I can’t imagine my life otherwise. Yes, it would be great to be able to wrap my arms around my dad but I learnt early about death – it takes away the best people from the Earth because God needs great soldiers; there is a star in the sky for every dear one you lose, looking down on everything you do, hopefully with pride, definitely with all their love. I like to stick by that story, even when I probably should know better at my age.
Today, if I’m an independent, dynamic, strong-willed but level-headed and passionate person, I owe it all to the strongest woman I know. It’s easy to stray into oblivion as a kid who just lost a parent; instead, to be instilled with that drive to go places, discover and carve out a niche for yourself, keep striving for better things and look at a glass as half full – all credits go to Mamma.
This isn’t just my story. Over the years, as I moved away from her and started an independent life when I was studying, I met a couple of friends who had the same story to tell. Mothers are the unsung heroes of many lives. That is the first relationship we all take for granted as we get on with our own lives. Time and again, we are reminded, like Mitch Albom puts beautifully: “Behind all your stories is always your mother’s story, because hers is where yours began.”
It’s amazing to me how every woman’s happiness is closely tied in with her child’s as soon as she becomes a mother. Times when moms take pride in their two year old dancing to the latest film songs, to when they excel in academics or sports or both, to when they see them fending for themselves in the big bad world, to seeing them married and with children of their own. From the time she holds you in her arms at birth, till evermore, she’s right there, standing like a shield, ready to take on the world for you, unflinching in her support no matter how many times you err and expecting nothing, absolutely nothing in return!

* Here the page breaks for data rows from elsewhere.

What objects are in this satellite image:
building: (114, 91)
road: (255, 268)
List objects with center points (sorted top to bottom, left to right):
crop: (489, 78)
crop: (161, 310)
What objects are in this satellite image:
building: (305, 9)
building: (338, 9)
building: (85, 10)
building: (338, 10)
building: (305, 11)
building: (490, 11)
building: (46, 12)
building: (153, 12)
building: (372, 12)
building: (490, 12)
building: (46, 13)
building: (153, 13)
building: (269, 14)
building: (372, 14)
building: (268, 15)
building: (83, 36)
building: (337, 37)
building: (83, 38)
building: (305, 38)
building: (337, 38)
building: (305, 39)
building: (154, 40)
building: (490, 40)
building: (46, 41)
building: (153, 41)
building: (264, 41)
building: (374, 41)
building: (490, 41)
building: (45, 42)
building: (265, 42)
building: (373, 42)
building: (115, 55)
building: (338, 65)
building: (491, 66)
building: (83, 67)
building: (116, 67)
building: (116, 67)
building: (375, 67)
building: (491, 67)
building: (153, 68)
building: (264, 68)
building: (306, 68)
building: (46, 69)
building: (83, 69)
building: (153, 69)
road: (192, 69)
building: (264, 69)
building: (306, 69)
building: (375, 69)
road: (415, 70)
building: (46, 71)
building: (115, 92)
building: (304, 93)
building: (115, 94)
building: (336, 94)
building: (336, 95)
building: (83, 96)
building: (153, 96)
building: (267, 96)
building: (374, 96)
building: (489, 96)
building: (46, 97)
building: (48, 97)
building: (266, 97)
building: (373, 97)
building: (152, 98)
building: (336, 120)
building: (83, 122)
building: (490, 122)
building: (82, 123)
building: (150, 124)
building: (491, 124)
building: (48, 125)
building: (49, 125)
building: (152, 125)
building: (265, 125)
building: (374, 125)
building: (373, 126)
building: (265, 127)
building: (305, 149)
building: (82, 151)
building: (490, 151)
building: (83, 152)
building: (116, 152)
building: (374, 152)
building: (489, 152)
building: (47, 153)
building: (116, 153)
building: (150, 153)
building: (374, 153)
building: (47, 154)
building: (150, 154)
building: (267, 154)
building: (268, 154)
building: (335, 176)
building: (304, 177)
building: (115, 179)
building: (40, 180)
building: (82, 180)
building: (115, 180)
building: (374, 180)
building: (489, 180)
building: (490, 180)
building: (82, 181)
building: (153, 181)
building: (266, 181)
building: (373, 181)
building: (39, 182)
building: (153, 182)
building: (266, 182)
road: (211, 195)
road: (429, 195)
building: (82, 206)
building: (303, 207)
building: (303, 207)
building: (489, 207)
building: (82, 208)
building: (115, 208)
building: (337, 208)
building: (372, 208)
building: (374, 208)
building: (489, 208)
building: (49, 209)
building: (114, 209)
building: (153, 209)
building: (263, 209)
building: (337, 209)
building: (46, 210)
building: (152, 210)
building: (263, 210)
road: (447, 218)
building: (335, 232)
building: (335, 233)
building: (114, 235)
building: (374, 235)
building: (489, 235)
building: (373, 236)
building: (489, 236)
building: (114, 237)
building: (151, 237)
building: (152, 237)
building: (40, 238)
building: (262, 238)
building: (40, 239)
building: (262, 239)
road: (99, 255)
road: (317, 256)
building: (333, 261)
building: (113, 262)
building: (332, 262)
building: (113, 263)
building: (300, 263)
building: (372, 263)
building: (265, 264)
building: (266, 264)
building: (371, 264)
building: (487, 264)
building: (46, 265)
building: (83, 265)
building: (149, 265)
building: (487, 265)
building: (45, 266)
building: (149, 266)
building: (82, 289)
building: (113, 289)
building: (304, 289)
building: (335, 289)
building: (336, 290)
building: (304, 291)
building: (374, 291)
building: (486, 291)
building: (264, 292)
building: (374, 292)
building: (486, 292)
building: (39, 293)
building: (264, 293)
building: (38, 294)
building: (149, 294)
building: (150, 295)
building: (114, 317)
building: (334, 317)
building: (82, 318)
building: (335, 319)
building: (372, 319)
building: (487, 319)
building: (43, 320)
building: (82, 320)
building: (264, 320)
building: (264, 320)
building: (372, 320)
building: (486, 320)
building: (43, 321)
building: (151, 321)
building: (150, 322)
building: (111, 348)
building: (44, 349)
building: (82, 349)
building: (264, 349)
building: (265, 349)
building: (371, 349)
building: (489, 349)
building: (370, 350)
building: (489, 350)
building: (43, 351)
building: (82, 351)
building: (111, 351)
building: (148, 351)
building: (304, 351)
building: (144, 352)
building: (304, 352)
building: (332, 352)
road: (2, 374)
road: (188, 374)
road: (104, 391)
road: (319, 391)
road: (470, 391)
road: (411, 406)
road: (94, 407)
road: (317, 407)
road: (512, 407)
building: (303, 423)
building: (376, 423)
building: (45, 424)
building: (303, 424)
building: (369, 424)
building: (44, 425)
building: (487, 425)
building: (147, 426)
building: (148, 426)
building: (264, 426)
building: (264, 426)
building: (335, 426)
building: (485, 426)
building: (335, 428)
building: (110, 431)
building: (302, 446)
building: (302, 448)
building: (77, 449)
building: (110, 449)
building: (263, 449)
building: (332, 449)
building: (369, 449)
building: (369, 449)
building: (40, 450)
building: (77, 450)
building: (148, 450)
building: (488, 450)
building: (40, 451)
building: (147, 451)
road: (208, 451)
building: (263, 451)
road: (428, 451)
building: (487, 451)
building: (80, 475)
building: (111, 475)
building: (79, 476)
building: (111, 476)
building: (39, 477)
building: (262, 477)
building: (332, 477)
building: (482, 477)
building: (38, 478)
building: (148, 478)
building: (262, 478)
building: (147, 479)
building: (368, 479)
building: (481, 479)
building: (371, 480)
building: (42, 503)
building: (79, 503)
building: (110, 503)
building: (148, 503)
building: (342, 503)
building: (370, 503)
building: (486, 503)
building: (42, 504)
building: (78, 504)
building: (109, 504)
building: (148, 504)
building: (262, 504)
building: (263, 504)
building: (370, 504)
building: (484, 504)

Like every relationship, a mother-daughter (son) relationship undergoes transformation. As teenagers we’ve all hated our moms at some point; but like one of my friends’ pointed out, “If you don’t hate your mother, then she isn’t doing her job right!”
Yes, I’ve been there too. We falter, we get mad, we fight, misunderstand and we take for granted. But if you look at the larger picture your mom’s played all these parts – your confidant, your adviser and even your punching bag at times. The good thing is, after all these years, I am my mother’s best friend, her closest aide, her wildest company, her partner and finally, her daughter. I hope every girl can be her mother’s girlfriend as well.
I can’t say it any better myself, so I borrow these words from the writer of My Sister’s Keeper, Jodi Picoult, to sum up my thoughts: “My mother... she is beautiful, softened at the edges and tempered with a spine of steel. I want to grow old and be like her.”
The writer is in equal measure her mamma’s and destiny’s child, in search of her white picket fence while hanging by a bungee rope.